E quel consenso rilasciato dalla stessa classe operaia all’approvazione dell’accordo di Pomigliano, che con ipertrofia interpretativa viene scambiato per autocoscienza, è solo il frutto di una combinazione tra l’illusione di non far più parte del proletariato storico, sinonimo di classe sociale marginale, e del ricatto messo in atto dalla Fiat con la minaccia di chiudere lo stabilimento e lasciare nella disperazione le migliaia di famiglie che su quella fabbrica basano le proprie speranze di sopravvivenza.
Certo, non era più concepibile che una singola impresa fosse penalizzata e si accollasse i costi di un diffuso malessere sociale rappresentato dall’alto assenteismo. Ma non è altresì concepibile che la soluzione al fenomeno in questione, - aggravato da decenni di lassismo e dallo sfascio totale di un sistema sanitario colluso e connivente, incapace di compiere il proprio dovere come in qualunque paese civile, - si sia stata individuata tout court nella cancellazione del diritto alla tutela della salute e, peggio, in una grave e pericolosissima traccia sulla quale rifondare il sistema delle relazioni di fabbrica: questi metodi da integralismo islamico equivalgono a quello classico di buttare via l’acqua sporca insieme con il bambino. E infine, sbandierare questa débâcle oscurantista come un new deal modernista suona oscenamente demenziale.

(Estratti di dati)
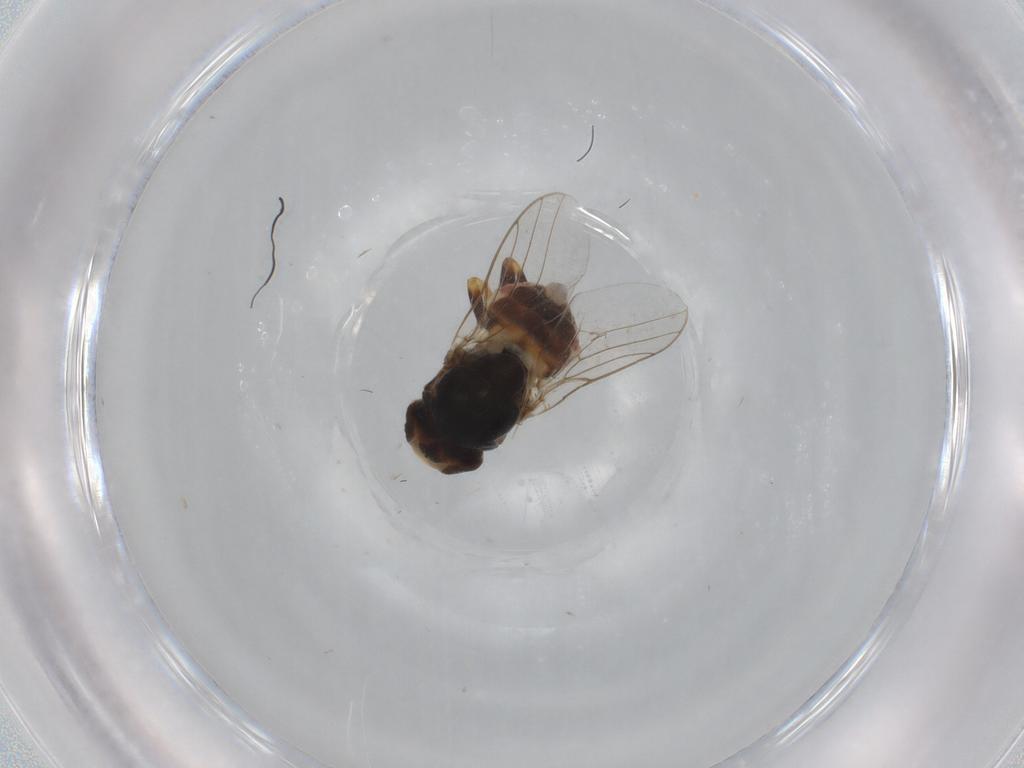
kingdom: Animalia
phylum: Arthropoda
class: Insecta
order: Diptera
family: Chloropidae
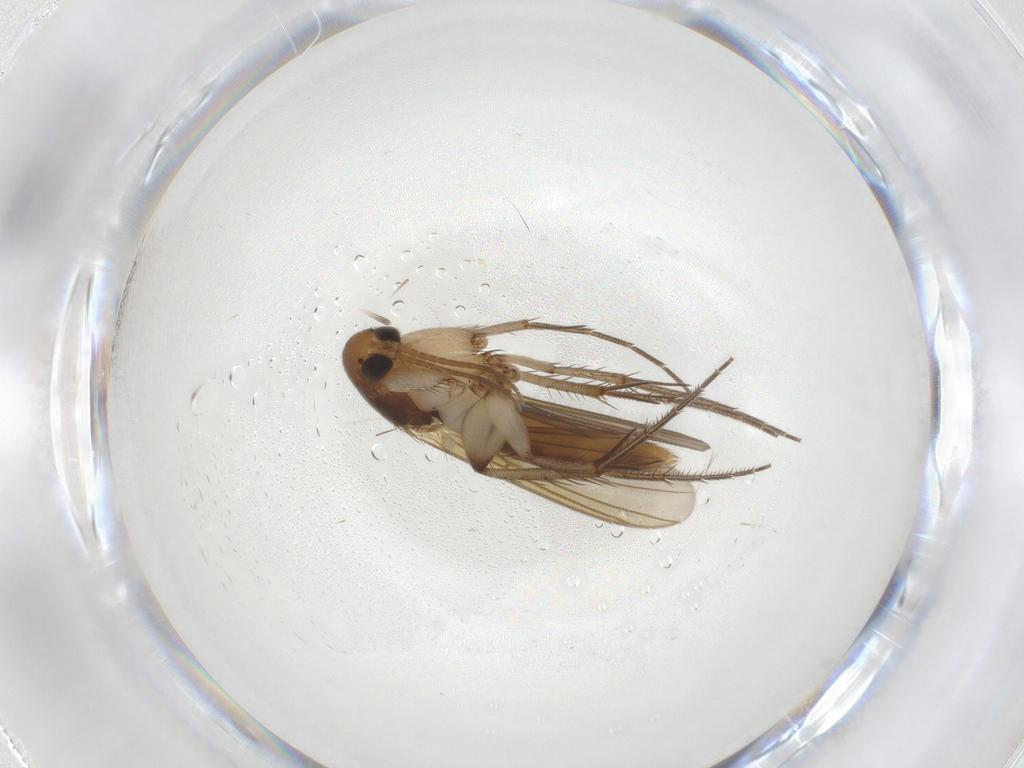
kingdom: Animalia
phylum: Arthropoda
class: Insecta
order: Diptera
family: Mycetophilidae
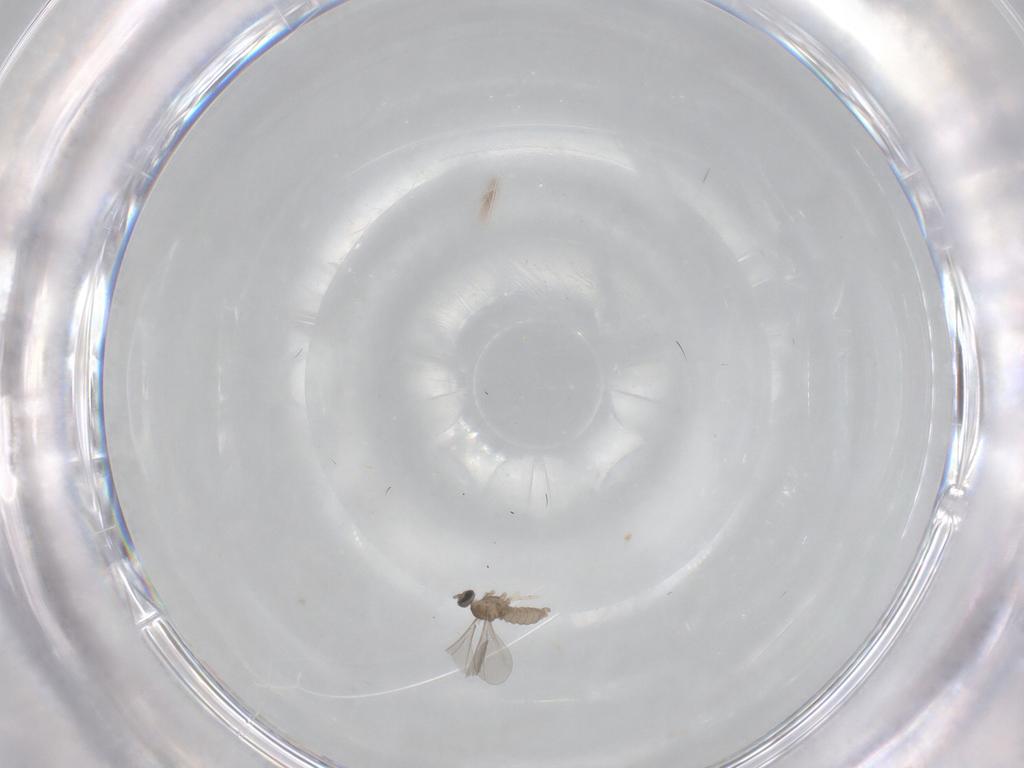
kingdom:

...

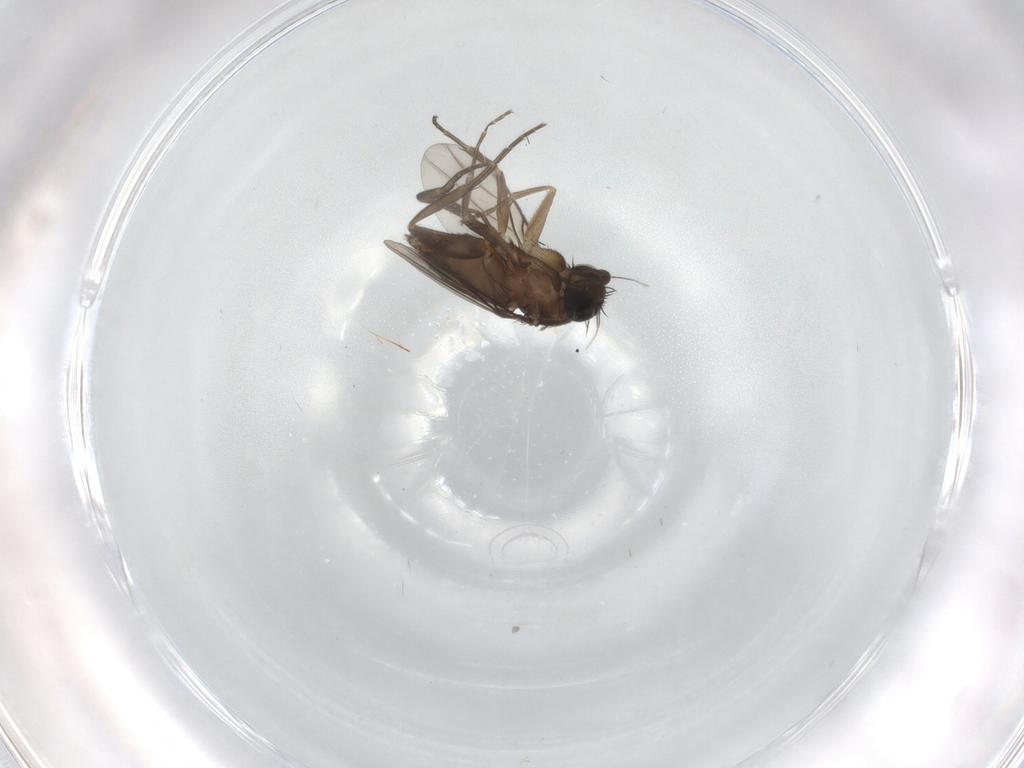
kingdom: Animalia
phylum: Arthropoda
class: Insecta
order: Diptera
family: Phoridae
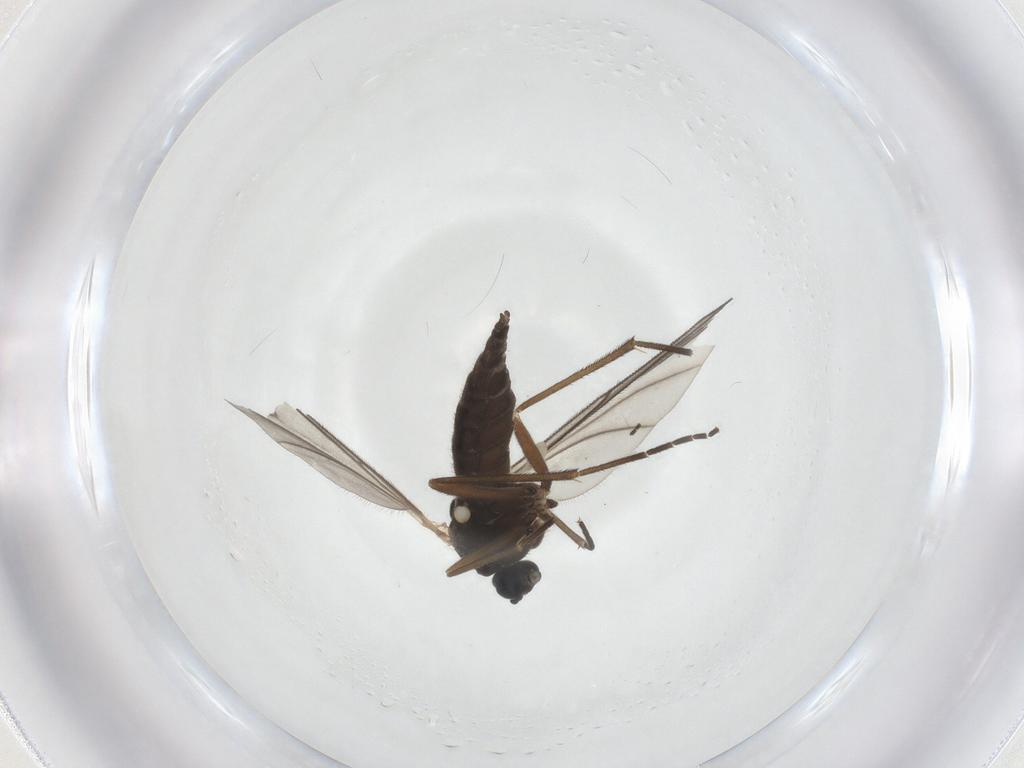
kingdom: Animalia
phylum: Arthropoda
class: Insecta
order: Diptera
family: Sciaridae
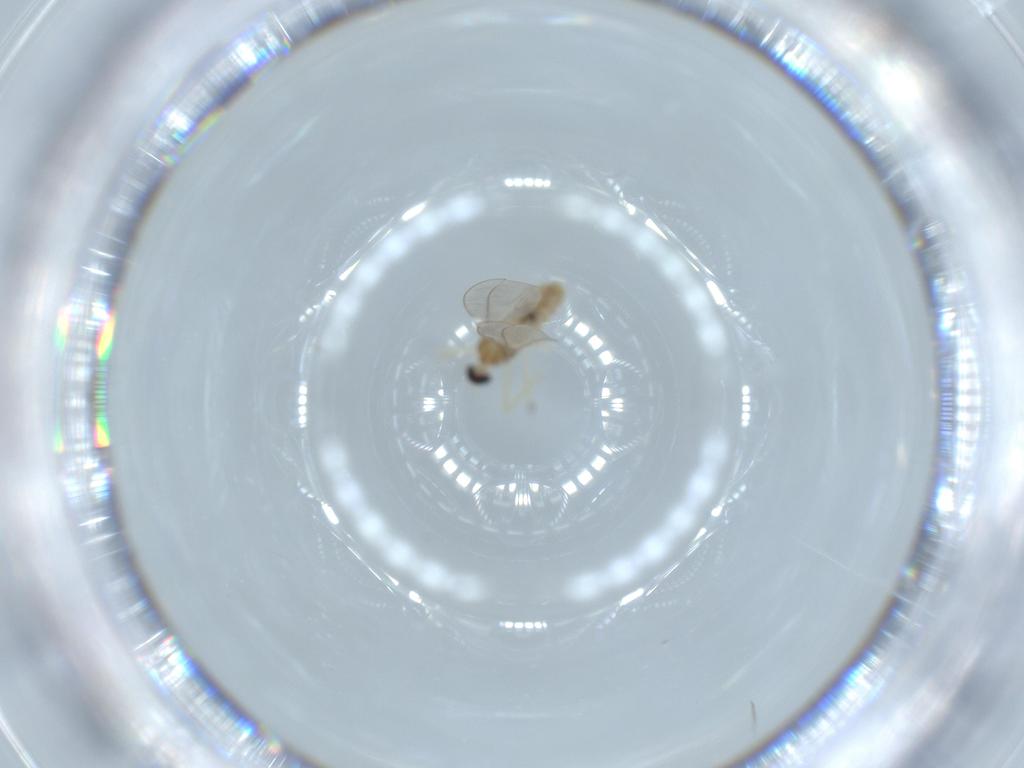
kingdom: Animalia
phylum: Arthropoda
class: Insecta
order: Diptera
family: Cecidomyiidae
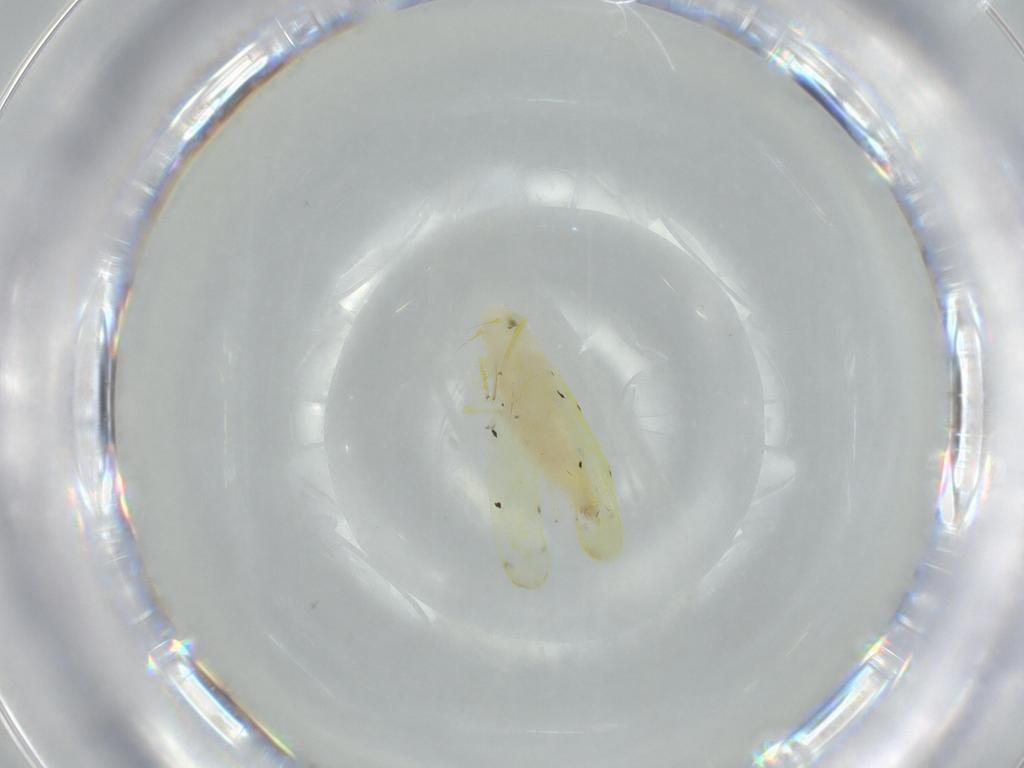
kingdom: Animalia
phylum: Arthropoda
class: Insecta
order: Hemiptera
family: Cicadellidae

Compiti.
(a) Riporta dal testo su Pomigliano il passo che va da "Certo, non era" fino a "suona oscenamente demenziale." compreso.
(b) Per ciascuna frase, di' se va d'accordo con il testo su Pomigliano: rispondi sì o no e cita le parole del testo che lo decidono. (i) La Fiat ha minacciato di chiudere lo stabilimento. (ii) L'alto assenteismo è presentato come un problema di poco conto. (iii) Il sistema sanitario è descritto come capace di fare il proprio dovere.

Risposte in ordine.
(a)
Certo, non era più concepibile che una singola impresa fosse penalizzata e si accollasse i costi di un diffuso malessere sociale rappresentato dall’alto assenteismo. Ma non è altresì concepibile che la soluzione al fenomeno in questione, - aggravato da decenni di lassismo e dallo sfascio totale di un sistema sanitario colluso e connivente, incapace di compiere il proprio dovere come in qualunque paese civile, - si sia stata individuata tout court nella cancellazione del diritto alla tutela della salute e, peggio, in una grave e pericolosissima traccia sulla quale rifondare il sistema delle relazioni di fabbrica: questi metodi da integralismo islamico equivalgono a quello classico di buttare via l’acqua sporca insieme con il bambino. E infine, sbandierare questa débâcle oscurantista come un new deal modernista suona oscenamente demenziale.

(b)
(i) Sì: "la minaccia di chiudere lo stabilimento".
(ii) No: "un diffuso malessere sociale rappresentato dall’alto assenteismo".
(iii) No: "incapace di compiere il proprio dovere come in qualunque paese civile".